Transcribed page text
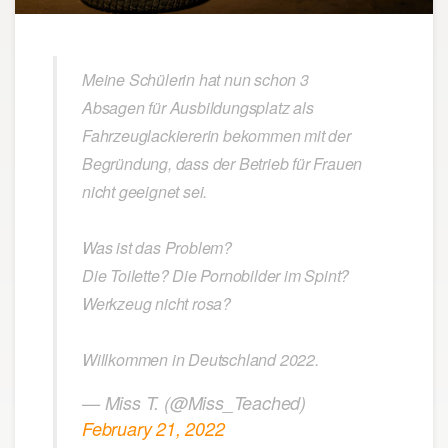
Meine Schülerin hat nun schon 3
Absagen für Ausbildungsplatz als
Fahrzeuglackiererin bekommen mit der
Begründung, dass der Betrieb für Frauen
nicht geeignet sei.
Was ist das Problem?
Die Toilette? Die Pornobilder im Spint?
Werkzeug nicht rosa?
Willkommen in Deutschland 2022.
— Miss T. (@Miss_Teached)
February 21, 2022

_Work order_: Repeat the text of every row above word for word, and leave the pictures out of your answer.

_Task output_:
Meine Schülerin hat nun schon 3
Absagen für Ausbildungsplatz als
Fahrzeuglackiererin bekommen mit der
Begründung, dass der Betrieb für Frauen
nicht geeignet sei.
Was ist das Problem?
Die Toilette? Die Pornobilder im Spint?
Werkzeug nicht rosa?
Willkommen in Deutschland 2022.
— Miss T. (@Miss_Teached)
February 21, 2022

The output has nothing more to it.